Di, 19. Juni 2018

Fronten verhärtet

24.09.2008 12:44

Freier zeigte Prostituierte wegen Betrugs an

Er hatte es sich so schön vorgestellt: Ein Deutscher wollte mit einer Prostituierten in Aachen eine schnelle Nummer schieben – er bezahlte 30 Euro für 20 Minuten Spaß. Doch zum heiß ersehnten Finale "kam" es bzw. er nicht. Seinen Angaben zufolge beendete die Prostituierte das Liebesspiel schon nach zehn Minuten, weil da die Eieruhr klingelte. Der Freier wollte nach dem missglückten Geschäft sein Geld zurück, doch da spielte die Dame nicht mit. Folge: eine Anzeige bei der Polizei. Wie die Beamten den delikaten Fall festhielten, kannst du im folgenden Polizeibericht lesen. Und der beweist: "Polizeideutsch" kann ganz schön lustig sein...

"Weil Aussage gegen Aussage steht, werden sich die weiteren Ermittlungen in einem Betrugsachverhalt äußerst schwierig darstellen. Auf der einen Seite ein Freier, der sich im Aachener Sträßchen hinsichtlich flotter Liebe bedienen lassen wollte. Auf der anderen die Prostituierte, die sich des Kunden annahm.

Einsatz waren 30 Euro für einen 20-minütigen Einsatz. Die Gebühr wurde vor Beginn der Maßnahmen erhoben. Jedoch vergaß man, eine Zielvereinbarung zu formulieren. Und so kam es, dass die Kundenbetreuerin mit dem Schellen der Eieruhr fortan die Arbeiten am Kunden einstellte - ohne das vom Gast erwünschte Ziel zu erreichen.

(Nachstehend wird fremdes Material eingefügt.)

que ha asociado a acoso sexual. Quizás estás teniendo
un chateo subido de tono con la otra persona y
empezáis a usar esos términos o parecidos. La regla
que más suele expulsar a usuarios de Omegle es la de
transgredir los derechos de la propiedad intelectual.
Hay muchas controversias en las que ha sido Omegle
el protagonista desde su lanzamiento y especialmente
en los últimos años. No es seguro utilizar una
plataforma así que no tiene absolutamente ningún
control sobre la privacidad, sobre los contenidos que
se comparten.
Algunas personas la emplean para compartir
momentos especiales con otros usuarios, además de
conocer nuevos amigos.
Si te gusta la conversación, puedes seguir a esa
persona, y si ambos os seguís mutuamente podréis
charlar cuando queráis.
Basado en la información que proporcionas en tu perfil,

Beim Kunden stieg der Unmut, zumal er vortrug, die Uhr habe bereits nach 10 Minuten geschellt. Seine Unzufriedenheit blieb allerdings nicht von Erfolg gekrönt.

Da die Bedienstete auch die Rückzahlung der 30 Euro ablehnte, wurde die Polizei herbeigerufen. Aber auch die konnte nicht vermitteln. So nimmt das Strafverfahren wegen Betruges jetzt seinen Lauf. Die Fronten blieben verhärtet."